### LISTED RECORDS
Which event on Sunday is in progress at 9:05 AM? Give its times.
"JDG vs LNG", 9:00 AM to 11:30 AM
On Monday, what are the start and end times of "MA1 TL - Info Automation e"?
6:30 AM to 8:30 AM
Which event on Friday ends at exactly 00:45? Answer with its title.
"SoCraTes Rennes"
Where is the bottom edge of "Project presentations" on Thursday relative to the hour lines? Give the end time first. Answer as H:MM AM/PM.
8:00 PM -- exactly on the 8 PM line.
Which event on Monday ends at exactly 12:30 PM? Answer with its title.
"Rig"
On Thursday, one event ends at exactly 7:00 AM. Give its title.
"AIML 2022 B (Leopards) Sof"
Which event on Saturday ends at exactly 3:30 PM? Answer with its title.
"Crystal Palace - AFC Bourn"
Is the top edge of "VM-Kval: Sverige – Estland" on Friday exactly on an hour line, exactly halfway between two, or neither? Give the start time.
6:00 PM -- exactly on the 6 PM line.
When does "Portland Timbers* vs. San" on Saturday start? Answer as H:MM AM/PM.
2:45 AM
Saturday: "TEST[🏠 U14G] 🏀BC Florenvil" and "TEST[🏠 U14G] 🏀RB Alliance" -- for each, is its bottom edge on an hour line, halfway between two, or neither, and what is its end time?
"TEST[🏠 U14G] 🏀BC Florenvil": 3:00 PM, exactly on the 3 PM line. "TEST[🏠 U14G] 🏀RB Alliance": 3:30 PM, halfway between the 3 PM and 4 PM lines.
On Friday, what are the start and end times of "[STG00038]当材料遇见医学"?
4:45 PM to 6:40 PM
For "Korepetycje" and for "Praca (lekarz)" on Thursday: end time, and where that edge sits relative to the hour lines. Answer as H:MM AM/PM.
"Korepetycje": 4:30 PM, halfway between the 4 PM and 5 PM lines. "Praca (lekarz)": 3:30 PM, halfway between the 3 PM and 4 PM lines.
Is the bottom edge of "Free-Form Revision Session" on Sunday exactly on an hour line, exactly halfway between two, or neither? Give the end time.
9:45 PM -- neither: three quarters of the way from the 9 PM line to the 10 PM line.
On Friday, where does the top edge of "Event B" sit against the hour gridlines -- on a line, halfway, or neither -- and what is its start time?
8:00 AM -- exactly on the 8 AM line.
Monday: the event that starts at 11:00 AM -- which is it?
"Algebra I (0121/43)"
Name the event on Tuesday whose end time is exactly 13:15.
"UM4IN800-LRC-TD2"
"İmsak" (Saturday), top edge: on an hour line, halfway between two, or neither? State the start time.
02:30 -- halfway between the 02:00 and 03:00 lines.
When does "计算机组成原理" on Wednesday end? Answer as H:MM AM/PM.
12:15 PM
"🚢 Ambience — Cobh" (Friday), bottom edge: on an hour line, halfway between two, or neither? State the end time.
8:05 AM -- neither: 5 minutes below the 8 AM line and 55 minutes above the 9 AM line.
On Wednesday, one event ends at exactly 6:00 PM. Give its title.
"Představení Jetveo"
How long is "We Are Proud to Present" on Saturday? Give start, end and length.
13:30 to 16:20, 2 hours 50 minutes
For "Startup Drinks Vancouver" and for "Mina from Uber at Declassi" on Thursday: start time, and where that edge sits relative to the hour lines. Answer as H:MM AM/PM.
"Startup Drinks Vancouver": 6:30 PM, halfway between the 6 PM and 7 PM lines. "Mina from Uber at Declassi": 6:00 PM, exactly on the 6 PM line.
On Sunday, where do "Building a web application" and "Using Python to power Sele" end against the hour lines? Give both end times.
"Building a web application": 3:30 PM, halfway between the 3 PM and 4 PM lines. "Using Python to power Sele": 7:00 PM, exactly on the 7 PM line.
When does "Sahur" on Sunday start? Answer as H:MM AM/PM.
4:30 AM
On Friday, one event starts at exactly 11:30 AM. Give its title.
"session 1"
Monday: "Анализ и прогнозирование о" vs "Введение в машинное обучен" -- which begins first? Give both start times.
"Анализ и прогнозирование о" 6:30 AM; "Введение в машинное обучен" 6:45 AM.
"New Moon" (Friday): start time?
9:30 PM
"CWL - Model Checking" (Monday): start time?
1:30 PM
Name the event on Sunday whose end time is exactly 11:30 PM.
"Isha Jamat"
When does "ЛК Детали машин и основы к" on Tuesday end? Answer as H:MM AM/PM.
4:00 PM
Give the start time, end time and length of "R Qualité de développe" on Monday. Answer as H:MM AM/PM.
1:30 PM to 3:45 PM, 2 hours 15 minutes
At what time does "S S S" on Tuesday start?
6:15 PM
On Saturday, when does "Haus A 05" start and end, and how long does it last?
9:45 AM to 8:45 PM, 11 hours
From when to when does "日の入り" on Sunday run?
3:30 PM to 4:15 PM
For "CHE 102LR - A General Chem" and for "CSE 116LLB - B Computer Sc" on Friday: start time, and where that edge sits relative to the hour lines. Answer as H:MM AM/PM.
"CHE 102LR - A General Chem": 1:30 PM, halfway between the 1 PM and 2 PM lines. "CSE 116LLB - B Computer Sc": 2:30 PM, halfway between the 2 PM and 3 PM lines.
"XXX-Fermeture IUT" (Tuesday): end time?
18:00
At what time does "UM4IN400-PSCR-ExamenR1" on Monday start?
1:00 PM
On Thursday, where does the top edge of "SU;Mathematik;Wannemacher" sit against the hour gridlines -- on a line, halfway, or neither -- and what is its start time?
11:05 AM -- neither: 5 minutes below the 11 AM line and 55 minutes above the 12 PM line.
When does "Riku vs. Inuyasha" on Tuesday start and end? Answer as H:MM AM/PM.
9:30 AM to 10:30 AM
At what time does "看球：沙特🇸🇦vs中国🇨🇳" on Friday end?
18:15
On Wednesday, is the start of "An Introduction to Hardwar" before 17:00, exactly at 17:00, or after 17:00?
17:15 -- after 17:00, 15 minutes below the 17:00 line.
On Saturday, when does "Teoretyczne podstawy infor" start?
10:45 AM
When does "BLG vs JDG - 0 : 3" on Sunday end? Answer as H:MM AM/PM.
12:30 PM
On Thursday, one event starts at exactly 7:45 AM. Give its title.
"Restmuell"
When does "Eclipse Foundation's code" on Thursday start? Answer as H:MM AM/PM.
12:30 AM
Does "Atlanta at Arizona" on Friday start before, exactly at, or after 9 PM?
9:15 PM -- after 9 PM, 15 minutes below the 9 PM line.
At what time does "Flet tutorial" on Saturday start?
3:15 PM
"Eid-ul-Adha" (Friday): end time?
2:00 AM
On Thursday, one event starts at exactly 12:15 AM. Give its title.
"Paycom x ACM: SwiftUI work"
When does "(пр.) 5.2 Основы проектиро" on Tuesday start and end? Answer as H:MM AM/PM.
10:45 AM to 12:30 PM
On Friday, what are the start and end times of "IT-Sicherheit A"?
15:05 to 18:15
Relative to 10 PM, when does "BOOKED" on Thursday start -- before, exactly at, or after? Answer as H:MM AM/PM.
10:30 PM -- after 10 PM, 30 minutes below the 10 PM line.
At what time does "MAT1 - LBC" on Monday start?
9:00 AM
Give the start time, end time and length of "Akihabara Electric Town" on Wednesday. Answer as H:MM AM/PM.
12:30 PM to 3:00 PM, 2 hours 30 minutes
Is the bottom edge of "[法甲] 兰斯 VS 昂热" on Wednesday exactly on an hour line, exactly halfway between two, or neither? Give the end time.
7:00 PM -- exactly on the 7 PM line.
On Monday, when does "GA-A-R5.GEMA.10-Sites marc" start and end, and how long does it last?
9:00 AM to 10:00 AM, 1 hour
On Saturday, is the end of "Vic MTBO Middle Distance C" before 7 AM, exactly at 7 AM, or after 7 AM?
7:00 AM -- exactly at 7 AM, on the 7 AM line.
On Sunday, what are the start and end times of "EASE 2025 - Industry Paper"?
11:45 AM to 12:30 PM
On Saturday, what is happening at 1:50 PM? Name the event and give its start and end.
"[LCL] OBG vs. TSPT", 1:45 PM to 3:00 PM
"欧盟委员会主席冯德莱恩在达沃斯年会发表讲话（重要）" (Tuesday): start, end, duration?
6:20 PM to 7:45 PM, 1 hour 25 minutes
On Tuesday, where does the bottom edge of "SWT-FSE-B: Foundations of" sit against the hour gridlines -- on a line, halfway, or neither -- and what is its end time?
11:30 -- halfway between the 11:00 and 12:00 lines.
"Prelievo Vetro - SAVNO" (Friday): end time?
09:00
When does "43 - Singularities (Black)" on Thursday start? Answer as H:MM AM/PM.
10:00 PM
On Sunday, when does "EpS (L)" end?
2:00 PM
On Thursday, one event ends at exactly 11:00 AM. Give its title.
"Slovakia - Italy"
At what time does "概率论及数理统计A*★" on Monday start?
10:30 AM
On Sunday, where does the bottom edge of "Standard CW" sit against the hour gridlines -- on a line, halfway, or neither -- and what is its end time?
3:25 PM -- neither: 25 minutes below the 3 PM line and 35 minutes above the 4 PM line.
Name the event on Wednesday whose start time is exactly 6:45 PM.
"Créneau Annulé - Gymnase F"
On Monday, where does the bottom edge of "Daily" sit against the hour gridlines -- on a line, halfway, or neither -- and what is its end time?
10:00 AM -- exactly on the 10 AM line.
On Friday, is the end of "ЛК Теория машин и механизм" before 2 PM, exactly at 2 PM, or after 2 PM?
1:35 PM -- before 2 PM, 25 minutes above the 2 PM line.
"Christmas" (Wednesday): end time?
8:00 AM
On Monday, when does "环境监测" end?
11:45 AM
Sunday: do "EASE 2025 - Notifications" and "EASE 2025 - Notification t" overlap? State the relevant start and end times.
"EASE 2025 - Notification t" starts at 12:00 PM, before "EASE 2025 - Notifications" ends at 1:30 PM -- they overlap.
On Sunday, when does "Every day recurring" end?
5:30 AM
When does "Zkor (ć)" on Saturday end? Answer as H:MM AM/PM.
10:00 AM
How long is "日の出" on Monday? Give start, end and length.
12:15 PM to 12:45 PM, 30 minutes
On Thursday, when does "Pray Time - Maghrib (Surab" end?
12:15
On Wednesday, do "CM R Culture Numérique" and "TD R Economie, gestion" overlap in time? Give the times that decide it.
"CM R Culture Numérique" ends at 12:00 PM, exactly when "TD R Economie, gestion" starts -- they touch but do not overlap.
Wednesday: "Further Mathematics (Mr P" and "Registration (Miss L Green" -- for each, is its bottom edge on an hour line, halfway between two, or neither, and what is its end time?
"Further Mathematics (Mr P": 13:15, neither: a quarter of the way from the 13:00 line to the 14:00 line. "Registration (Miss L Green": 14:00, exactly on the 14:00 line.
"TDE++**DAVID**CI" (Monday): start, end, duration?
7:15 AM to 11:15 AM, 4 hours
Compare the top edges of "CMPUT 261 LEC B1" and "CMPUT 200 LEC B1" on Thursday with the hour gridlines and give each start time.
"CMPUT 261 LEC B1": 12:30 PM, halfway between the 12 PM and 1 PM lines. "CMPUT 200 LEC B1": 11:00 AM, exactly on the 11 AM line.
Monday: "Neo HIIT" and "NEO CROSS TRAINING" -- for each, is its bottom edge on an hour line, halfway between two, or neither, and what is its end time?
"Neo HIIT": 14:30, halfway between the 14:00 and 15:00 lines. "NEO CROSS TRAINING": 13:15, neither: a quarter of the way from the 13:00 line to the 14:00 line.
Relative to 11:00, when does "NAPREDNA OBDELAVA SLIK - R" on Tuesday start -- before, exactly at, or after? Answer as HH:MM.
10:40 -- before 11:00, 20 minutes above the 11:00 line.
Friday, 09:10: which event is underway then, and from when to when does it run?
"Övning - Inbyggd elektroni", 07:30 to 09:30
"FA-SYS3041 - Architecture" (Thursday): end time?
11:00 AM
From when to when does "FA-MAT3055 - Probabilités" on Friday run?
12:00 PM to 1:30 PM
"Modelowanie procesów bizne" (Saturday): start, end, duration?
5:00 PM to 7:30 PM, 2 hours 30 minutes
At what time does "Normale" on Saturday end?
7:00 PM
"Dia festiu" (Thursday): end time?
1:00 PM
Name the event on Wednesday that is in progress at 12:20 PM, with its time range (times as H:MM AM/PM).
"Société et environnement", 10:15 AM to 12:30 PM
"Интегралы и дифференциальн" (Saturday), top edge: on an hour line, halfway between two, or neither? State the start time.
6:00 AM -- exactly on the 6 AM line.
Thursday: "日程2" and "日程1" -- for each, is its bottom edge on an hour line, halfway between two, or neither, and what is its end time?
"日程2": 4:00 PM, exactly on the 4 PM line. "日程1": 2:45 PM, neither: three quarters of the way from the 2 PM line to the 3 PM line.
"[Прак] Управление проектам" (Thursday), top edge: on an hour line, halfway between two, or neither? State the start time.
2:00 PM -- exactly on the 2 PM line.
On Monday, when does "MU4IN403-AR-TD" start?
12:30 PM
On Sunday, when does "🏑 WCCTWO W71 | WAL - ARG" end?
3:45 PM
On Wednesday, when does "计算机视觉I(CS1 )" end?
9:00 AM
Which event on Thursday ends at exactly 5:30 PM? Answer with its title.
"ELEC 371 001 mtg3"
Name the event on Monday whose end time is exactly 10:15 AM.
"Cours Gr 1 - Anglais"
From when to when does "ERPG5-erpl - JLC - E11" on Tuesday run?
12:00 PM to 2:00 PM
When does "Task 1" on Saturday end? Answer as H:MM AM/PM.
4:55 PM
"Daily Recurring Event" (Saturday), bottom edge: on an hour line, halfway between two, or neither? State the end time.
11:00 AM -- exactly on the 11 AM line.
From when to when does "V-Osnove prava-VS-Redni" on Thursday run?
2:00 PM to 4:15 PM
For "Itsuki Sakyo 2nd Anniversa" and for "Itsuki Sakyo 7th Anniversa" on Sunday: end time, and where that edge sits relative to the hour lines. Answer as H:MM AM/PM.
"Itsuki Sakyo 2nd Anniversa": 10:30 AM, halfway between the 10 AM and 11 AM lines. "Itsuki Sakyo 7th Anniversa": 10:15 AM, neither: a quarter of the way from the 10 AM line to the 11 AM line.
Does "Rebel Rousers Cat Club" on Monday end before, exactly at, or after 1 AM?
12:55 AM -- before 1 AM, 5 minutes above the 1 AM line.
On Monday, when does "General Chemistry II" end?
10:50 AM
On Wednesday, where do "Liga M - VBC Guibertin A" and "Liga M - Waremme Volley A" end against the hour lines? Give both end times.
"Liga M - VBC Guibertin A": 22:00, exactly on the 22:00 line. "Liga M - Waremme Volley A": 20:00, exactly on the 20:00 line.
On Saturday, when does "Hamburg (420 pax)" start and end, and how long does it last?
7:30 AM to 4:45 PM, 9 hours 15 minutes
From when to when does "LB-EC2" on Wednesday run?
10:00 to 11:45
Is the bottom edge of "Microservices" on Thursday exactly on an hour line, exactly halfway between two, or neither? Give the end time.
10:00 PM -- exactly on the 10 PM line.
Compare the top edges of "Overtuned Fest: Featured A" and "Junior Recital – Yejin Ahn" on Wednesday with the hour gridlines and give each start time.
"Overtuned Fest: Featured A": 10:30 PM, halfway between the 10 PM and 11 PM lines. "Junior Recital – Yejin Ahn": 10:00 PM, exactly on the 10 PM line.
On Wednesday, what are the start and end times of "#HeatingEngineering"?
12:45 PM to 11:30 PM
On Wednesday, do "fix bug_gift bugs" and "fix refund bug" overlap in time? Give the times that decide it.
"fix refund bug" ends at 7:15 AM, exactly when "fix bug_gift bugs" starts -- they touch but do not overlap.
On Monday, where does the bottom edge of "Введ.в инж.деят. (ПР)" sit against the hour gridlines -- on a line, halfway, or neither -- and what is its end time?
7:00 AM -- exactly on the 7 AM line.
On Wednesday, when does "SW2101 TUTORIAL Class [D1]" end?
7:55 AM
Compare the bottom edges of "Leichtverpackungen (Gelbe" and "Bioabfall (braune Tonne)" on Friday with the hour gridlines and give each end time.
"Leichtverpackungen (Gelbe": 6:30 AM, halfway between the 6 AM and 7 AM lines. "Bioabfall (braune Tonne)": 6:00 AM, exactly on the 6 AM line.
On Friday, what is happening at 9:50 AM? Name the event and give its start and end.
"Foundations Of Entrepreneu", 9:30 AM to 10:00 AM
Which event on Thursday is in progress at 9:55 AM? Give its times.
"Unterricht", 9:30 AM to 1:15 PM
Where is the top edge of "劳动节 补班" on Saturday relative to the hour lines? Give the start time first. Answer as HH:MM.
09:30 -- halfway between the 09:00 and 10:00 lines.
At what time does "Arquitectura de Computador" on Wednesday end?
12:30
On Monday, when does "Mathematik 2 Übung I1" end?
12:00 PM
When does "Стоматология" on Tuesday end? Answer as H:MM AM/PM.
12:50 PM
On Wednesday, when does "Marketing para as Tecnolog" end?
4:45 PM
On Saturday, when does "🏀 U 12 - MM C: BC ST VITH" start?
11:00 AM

### WRITTEN TASK
Copy out once more the rows beginning with the line that contains "On Thursday, when" and continuing through the line that contains "ends at 12:00", with both of those lines included.

### REPLY TO THE TASK
On Thursday, when does "Pray Time - Maghrib (Surab" end?
12:15
On Wednesday, do "CM R Culture Numérique" and "TD R Economie, gestion" overlap in time? Give the times that decide it.
"CM R Culture Numérique" ends at 12:00 PM, exactly when "TD R Economie, gestion" starts -- they touch but do not overlap.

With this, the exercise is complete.